Since I had the 12″ and ordered this CD-3 from a music catalog in the late 80s, I was disappointed when the CD arrived and I found out that it only had the 7″ version of the A-side on it, in spite of the fact that the long 12″ mix could have still fit on the disc. Good thing that the two non-LP B-sides here were top quality. “Raining Champagne” was another Sternberg song co-written with lead singer Vickie Perks that easily trumped most of the material on the later to come “Big Bang” album. That “Champagne” was produced by the producer of their earlier material [Robert Lloyd] probably had something to do with it. It’s still more polished than the early singles, but the arrangement sounds crisp and clear with less ZTT “sonic cholesterol” injected in to the final product. It remained a refreshing, catchy pop song that the band may have actually played instruments on.

The second B-side evoked the 12″ packaging with a spot-on fantastic rendition of the trippy-yet-MOR “Barbarella” theme song that did not stray very far from the Bob Crewe original production. It helped immensely not having a smarmy man [Mike Gayle of never-were psychpop combo The Glitterhouse] singing the vocals as on the original. I much prefer Ms. Perks efforts here to the original, thought the music bed seeks to faithfully re-create the song to the best of its budget.

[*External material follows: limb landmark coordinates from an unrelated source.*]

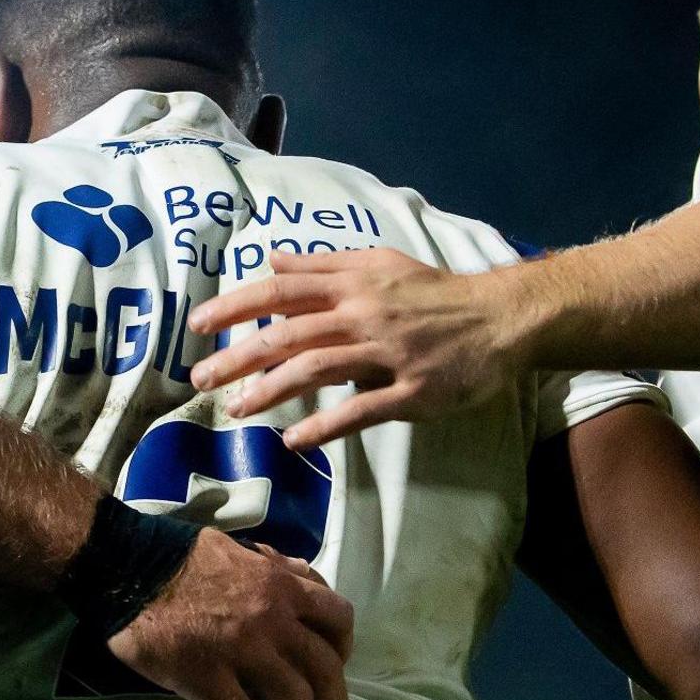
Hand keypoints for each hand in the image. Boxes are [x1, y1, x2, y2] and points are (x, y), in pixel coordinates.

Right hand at [110, 533, 353, 699]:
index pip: (339, 619)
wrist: (127, 569)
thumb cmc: (177, 556)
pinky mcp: (209, 679)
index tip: (331, 666)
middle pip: (326, 673)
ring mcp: (243, 652)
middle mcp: (274, 620)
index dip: (342, 649)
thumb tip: (298, 573)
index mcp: (281, 586)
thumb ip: (272, 564)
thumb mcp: (236, 548)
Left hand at [187, 249, 531, 448]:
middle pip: (290, 333)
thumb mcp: (380, 263)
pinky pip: (363, 410)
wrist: (501, 318)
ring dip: (271, 390)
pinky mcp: (413, 391)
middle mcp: (365, 315)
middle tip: (199, 378)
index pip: (282, 290)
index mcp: (354, 284)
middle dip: (238, 355)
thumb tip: (272, 258)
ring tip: (237, 410)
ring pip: (318, 369)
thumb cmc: (435, 293)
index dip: (236, 305)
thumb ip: (324, 263)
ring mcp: (389, 354)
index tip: (197, 324)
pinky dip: (326, 425)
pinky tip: (295, 441)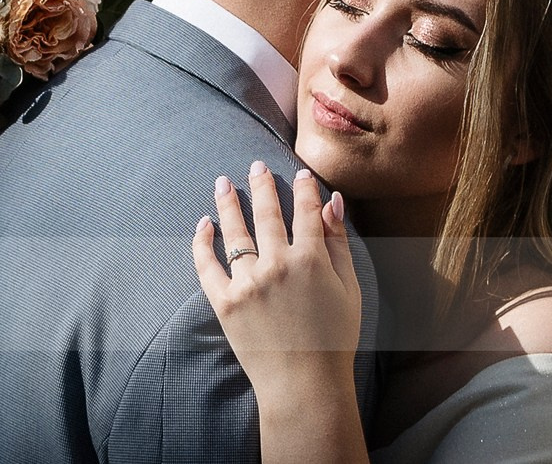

Finally, the last song here was the impeccable “Love Is The Slug” to make and WGAFAWGUI* fan pop for this if they ever wanted to hear that amazing first album material on CD. It shamefully remained until 2013 [!] before their debut album, “Bostin Steve Austin” made it to the shiny, silver disc. There would be a further three CD-3 singles released from the sophomore Fuzzbox effort. I’ve previously discussed “Pink Sunshine,” but this was qualitatively the best of the lot.  Notably, all four of the CD-3 singles were salted with earlier singles [and even B-sides] to rope in those not convinced by the glammed up makeover the ladies had submitted to.

– 30 –

* We’ve Got A Fuzzbox And We’re Gonna Use It, of course!